• What is expected
Only the line with "Draw a box round" and the lines after it, to the end of the data, should appear in the answer, each reproduced exactly.

- Opening Delimiter -

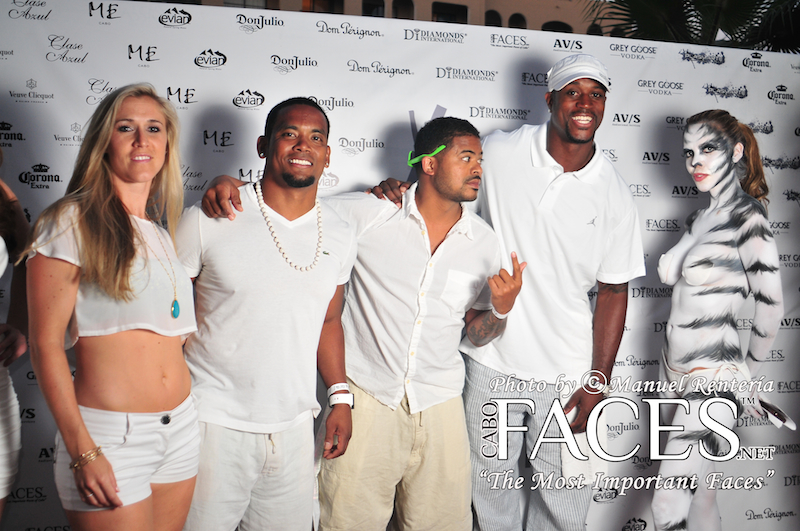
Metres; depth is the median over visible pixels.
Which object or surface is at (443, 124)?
man
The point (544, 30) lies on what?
window
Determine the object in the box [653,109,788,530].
woman
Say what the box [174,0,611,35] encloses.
building
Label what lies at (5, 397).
person
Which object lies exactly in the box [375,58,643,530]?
man
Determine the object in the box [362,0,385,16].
window
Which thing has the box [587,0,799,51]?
palm tree
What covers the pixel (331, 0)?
window
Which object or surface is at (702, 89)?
backdrop banner
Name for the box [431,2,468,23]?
window
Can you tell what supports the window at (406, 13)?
in the building
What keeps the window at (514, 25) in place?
in the building
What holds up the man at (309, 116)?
on the ground
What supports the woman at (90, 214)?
on the ground
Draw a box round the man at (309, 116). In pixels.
[175,96,359,530]
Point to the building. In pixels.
(470, 5)
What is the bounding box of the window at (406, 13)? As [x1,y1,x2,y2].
[392,0,413,19]
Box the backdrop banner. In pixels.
[0,0,799,530]
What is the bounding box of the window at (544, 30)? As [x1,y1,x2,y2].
[540,20,573,32]
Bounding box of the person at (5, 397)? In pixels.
[0,151,29,527]
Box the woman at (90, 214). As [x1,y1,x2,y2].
[25,85,200,530]
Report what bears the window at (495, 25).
in the building
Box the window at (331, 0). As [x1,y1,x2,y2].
[302,0,344,12]
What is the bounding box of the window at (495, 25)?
[485,10,501,26]
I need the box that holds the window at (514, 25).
[508,13,526,28]
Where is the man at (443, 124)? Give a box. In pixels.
[236,110,521,530]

- Closing Delimiter -

• The completed task
Draw a box round the man at (309, 116). In pixels.
[175,96,359,530]
Point to the building. In pixels.
(470, 5)
What is the bounding box of the window at (406, 13)? As [x1,y1,x2,y2].
[392,0,413,19]
Box the backdrop banner. In pixels.
[0,0,799,530]
What is the bounding box of the window at (544, 30)? As [x1,y1,x2,y2].
[540,20,573,32]
Bounding box of the person at (5, 397)? In pixels.
[0,151,29,527]
Box the woman at (90, 214). As [x1,y1,x2,y2].
[25,85,200,530]
Report what bears the window at (495, 25).
in the building
Box the window at (331, 0). As [x1,y1,x2,y2].
[302,0,344,12]
What is the bounding box of the window at (495, 25)?
[485,10,501,26]
I need the box that holds the window at (514, 25).
[508,13,526,28]
Where is the man at (443, 124)? Give a box. In pixels.
[236,110,521,530]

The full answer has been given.